The Greek usage of ‘Europe’ once it did enter the language appears to have applied to some degree to anywhere Greeks lived, so could mean Greek colonies in ‘Asia’ as opposed to the non-Hellenic peoples around and among them. Later antique Greek usage anyway distinguishes the main body of Asia from the first Asia, which became ‘Mikra Asia’, or Asia Minor in Latin, or what is now known as Anatolia, though for whatever reason some people like to keep using the Latin phrase.
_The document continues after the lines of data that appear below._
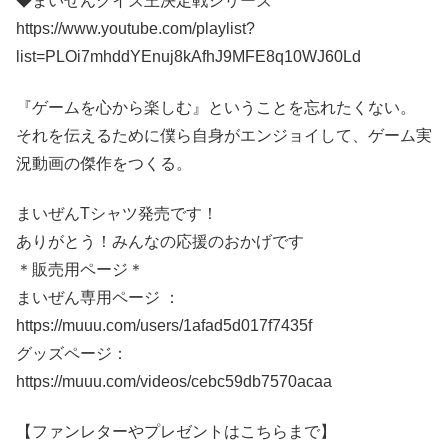
◆まいぜんクイズ王決定戦シリーズ
https://www.youtube.com/playlist?
list=PLOi7mhddYEnuj8kAfhJ9MFE8q10WJ60Ld
『ゲームを心から楽しむ』ということを忘れたくない。
それを伝えるために僕ら自身がエンジョイして、ゲーム実
況動画の傑作をつくる。
まいぜんTシャツ発売です！
ありがとう！みんなの応援のおかげです
＊販売用ページ＊
まいぜん専用ページ ：
https://muuu.com/users/1afad5d017f7435f
グッズページ：
https://muuu.com/videos/cebc59db7570acaa
【ファンレターやプレゼントはこちらまで】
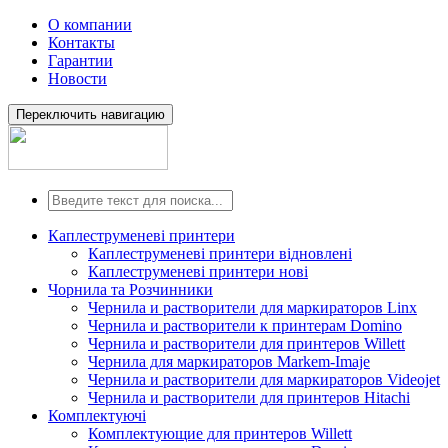
О компании
Контакты
Гарантии
Новости
Переключить навигацию
Каплеструменеві принтери
Каплеструменеві принтери відновлені
Каплеструменеві принтери нові
Чорнила та Розчинники
Чернила и растворители для маркираторов Linx
Чернила и растворители к принтерам Domino
Чернила и растворители для принтеров Willett
Чернила для маркираторов Markem-Imaje
Чернила и растворители для маркираторов Videojet
Чернила и растворители для принтеров Hitachi
Комплектуючі
Комплектующие для принтеров Willett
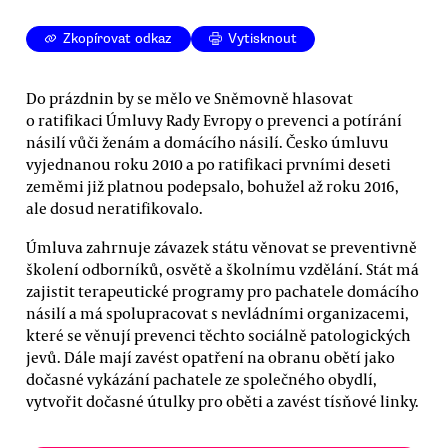
Zkopírovat odkaz
Vytisknout
Do prázdnin by se mělo ve Sněmovně hlasovat
o ratifikaci Úmluvy Rady Evropy o prevenci a potírání
násilí vůči ženám a domácího násilí. Česko úmluvu
vyjednanou roku 2010 a po ratifikaci prvními deseti
zeměmi již platnou podepsalo, bohužel až roku 2016,
ale dosud neratifikovalo.
Úmluva zahrnuje závazek státu věnovat se preventivně
školení odborníků, osvětě a školnímu vzdělání. Stát má
zajistit terapeutické programy pro pachatele domácího
násilí a má spolupracovat s nevládními organizacemi,
které se věnují prevenci těchto sociálně patologických
jevů. Dále mají zavést opatření na obranu obětí jako
dočasné vykázání pachatele ze společného obydlí,
vytvořit dočasné útulky pro oběti a zavést tísňové linky.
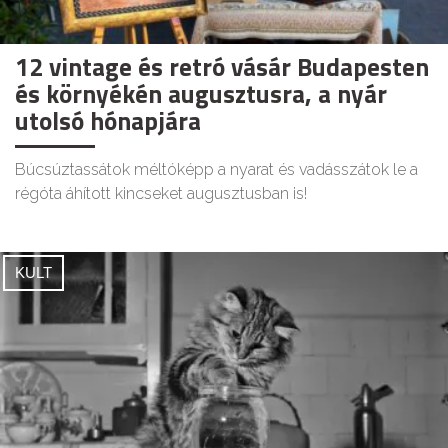
12 vintage és retró vásár Budapesten
és környékén augusztusra, a nyár
utolsó hónapjára
Búcsúztassátok méltóképp a nyarat és vadásszátok le a
régóta áhított kincseket augusztusban is!
KULT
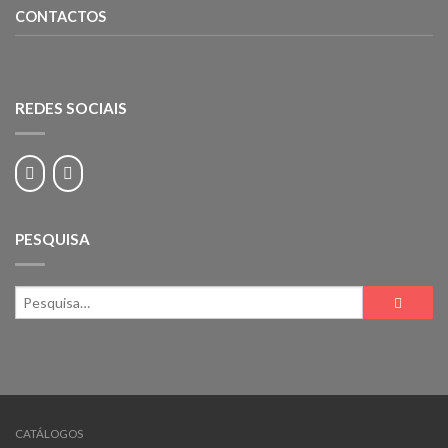
CONTACTOS
REDES SOCIAIS
PESQUISA
CATÁLOGOS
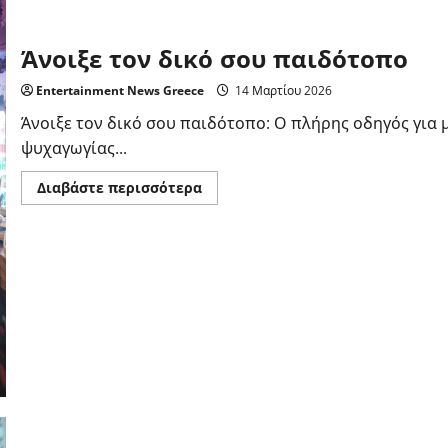
Άνοιξε τον δικό σου παιδότοπο
Entertainment News Greece
14 Μαρτίου 2026
Άνοιξε τον δικό σου παιδότοπο: Ο πλήρης οδηγός για 
ψυχαγωγίας...
Read
Διαβάστε περισσότερα
more
about
Άνοιξε
τον
δικό
σου
παιδότοπο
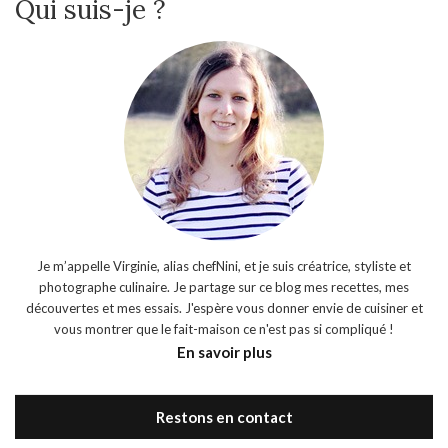
Qui suis-je ?
Je m’appelle Virginie, alias chefNini, et je suis créatrice, styliste et
photographe culinaire. Je partage sur ce blog mes recettes, mes
découvertes et mes essais. J'espère vous donner envie de cuisiner et
vous montrer que le fait-maison ce n'est pas si compliqué !
En savoir plus
Restons en contact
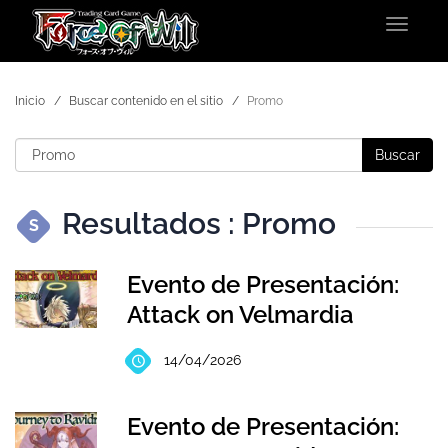
Toggle
navigat
Inicio
Buscar contenido en el sitio
Promo
Buscar
Resultados : Promo
S
Evento de Presentación:
Attack on Velmardia
14/04/2026
Evento de Presentación:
The consequences of the above is that Anatolia, was in some part Europe, and in any case not the same as Asia as a whole continent. It continued to be very Hellenic influenced through Roman times, and even more so after the fall of the Roman Empire in the west, meant that Rome continued as a Hellenic empire focused first on Constantinople and then Anatolia at least as much it was focused on the lands which are now Greece. So if Europe was the land of the Greeks, then Anatolia was the heart of Europe. In that case the entry of Turks into Anatolia, most easily located in time through the victory in 1071 of the Seljuk Sultan Alp Arslan over the Romans (as the ‘Byzantines’ thought themselves to be) at Manzikert, near Lake Van.
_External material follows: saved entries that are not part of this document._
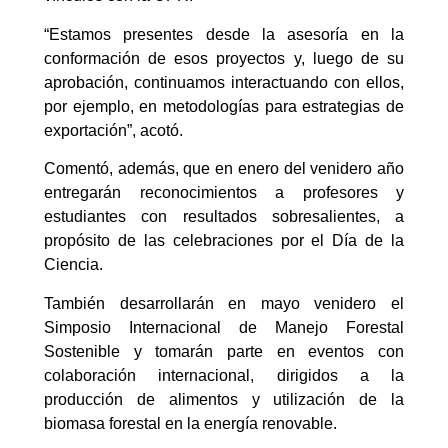
“Estamos presentes desde la asesoría en la
conformación de esos proyectos y, luego de su
aprobación, continuamos interactuando con ellos,
por ejemplo, en metodologías para estrategias de
exportación”, acotó.
Comentó, además, que en enero del venidero año
entregarán reconocimientos a profesores y
estudiantes con resultados sobresalientes, a
propósito de las celebraciones por el Día de la
Ciencia.
También desarrollarán en mayo venidero el
Simposio Internacional de Manejo Forestal
Sostenible y tomarán parte en eventos con
colaboración internacional, dirigidos a la
producción de alimentos y utilización de la
biomasa forestal en la energía renovable.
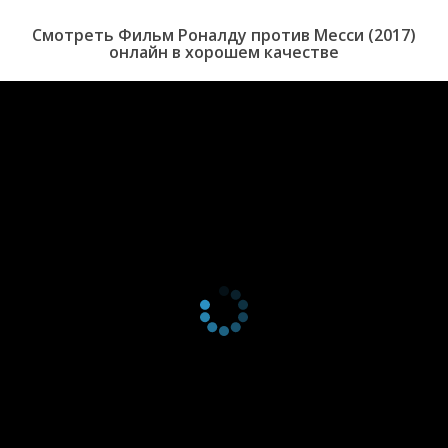
Смотреть Фильм Роналду против Месси (2017)
онлайн в хорошем качестве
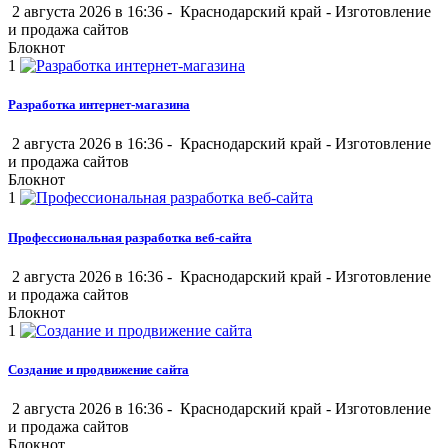
2 августа 2026 в 16:36 -
Краснодарский край
-
Изготовление
и продажа сайтов
Блокнот
1
Разработка интернет-магазина
2 августа 2026 в 16:36 -
Краснодарский край
-
Изготовление
и продажа сайтов
Блокнот
1
Профессиональная разработка веб-сайта
2 августа 2026 в 16:36 -
Краснодарский край
-
Изготовление
и продажа сайтов
Блокнот
1
Создание и продвижение сайта
2 августа 2026 в 16:36 -
Краснодарский край
-
Изготовление
и продажа сайтов
Блокнот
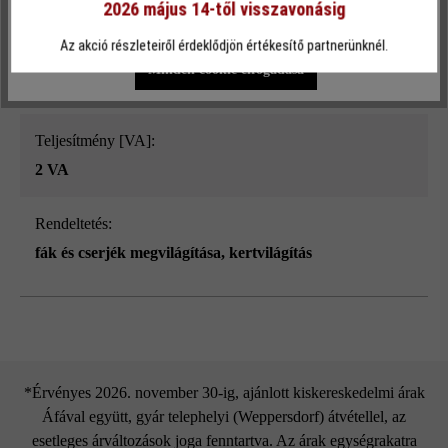
4 W
2026 május 14-től visszavonásig
Egyéni beállítások
Csak funkcionális cookie elfogadása
Az akció részleteiről érdeklődjön értékesítő partnerünknél.
Terméktípus:
Minden cookie elfogadása
kerti lámpák
Teljesítmény [VA]:
2 VA
Rendeltetés:
fák és cserjék megvilágítása
, kertvilágítás
*Érvényes 2026. november 30-ig, ajánlott kiskereskedelmi árak
Áfával együtt, gyár telephelyi (Weppersdorf) átvétellel, az
esetleges árváltozások joga fenntartva. Az árak egységrakatra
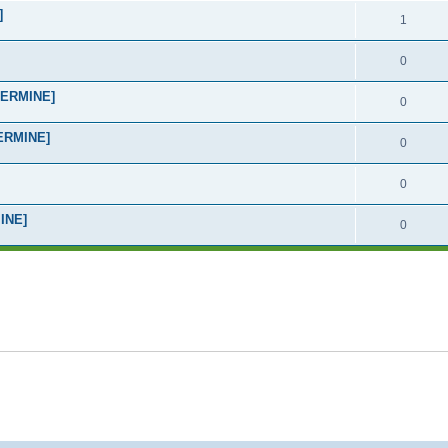
]
1
0
[TERMINE]
0
TERMINE]
0
0
MINE]
0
The continuing self-identification of the Hellenic dominated Empire centred on the New Rome, Constantinople, as Romans, which for some reason scholars decided to label Byzantium some time after the fall of the Roman Empire in the east in 1453, brings up another Homeric ambiguity. That is an ambiguity in the way Homer was used for establishing identity. The Romans made claim to be Trojan in origin, a claim turned into epic poetry by Virgil in The Aeneid. The Romans claimed to be from the city of Priam, Hector, Hecuba, Andromache, and Aeneas, which they only knew about from the Greeks. This Trojan identity to some degree reflected a wish to be distinguished from the Greeks, but only reinforces the degree to which the Romans used and absorbed Greek culture. So ‘Rome’ which is often regarded as a version of Europe, going back at least to Charlemagne who both claimed to be a Roman Emperor, as recognised by the Pope in Rome and to be Father of Europe, a claim at least recognised in his own court, is Troy, the Asian enemy of Europe-Greece, just one way of expressing the ambiguities. The idea of a Trojan origin parallel to Rome’s Trojan origin became influential in Medieval and Early Modern Europe, so is very much part of the history of European national state sovereignty claims. A version of it can be found, for example, in Geoffrey of Monmouth’s twelfth century History of the Kings of Britain.
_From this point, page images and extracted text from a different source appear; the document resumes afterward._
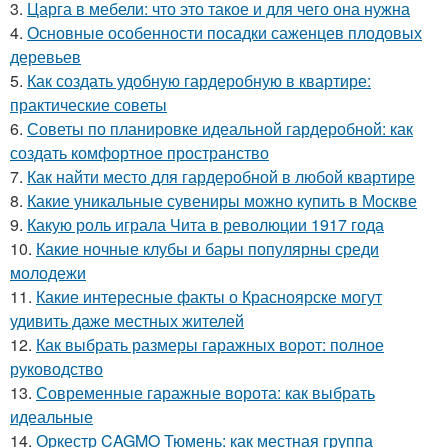
3.
Царга в мебели: что это такое и для чего она нужна
4.
Основные особенности посадки саженцев плодовых
деревьев
5.
Как создать удобную гардеробную в квартире:
практические советы
6.
Советы по планировке идеальной гардеробной: как
создать комфортное пространство
7.
Как найти место для гардеробной в любой квартире
8.
Какие уникальные сувениры можно купить в Москве
9.
Какую роль играла Чита в революции 1917 года
10.
Какие ночные клубы и бары популярны среди
молодежи
11.
Какие интересные факты о Красноярске могут
удивить даже местных жителей
12.
Как выбрать размеры гаражных ворот: полное
руководство
13.
Современные гаражные ворота: как выбрать
идеальные
14.
Оркестр CAGMO Тюмень: как местная группа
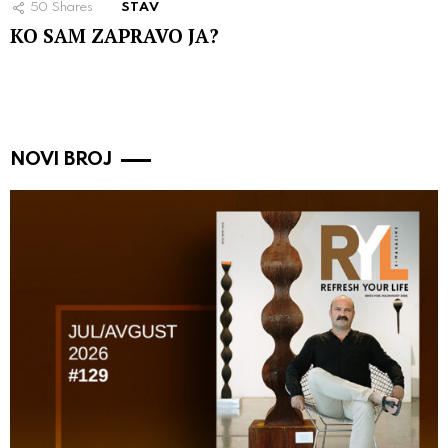
50
Shares
STAV
KO SAM ZAPRAVO JA?
NOVI BROJ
If Homer stands at the beginning of European identity, then that beginning is the beginning of the ambiguous status of Anatolia, now expressed in the relationship of Turkey with European institutions, and the ambiguous ways in which sovereignty and state tradition have been articulated in Europe as essentially Greek, but also as essentially Roman so implicitly Trojan and not Greek-European. Of course the Trojan reference is not often brought up, but the importance at various points of Greece versus Rome, recently in some discussions of republican political theory for example, shows the uncertainties around unifying Greece and Rome as Europe, an uncertainty that was certainly significant for the Romans. Of course many other ambiguities can be found in Homer, in the history of European identity, and in the justifications of state sovereignty, but the ways in which these three themes intertwine is particularly significant.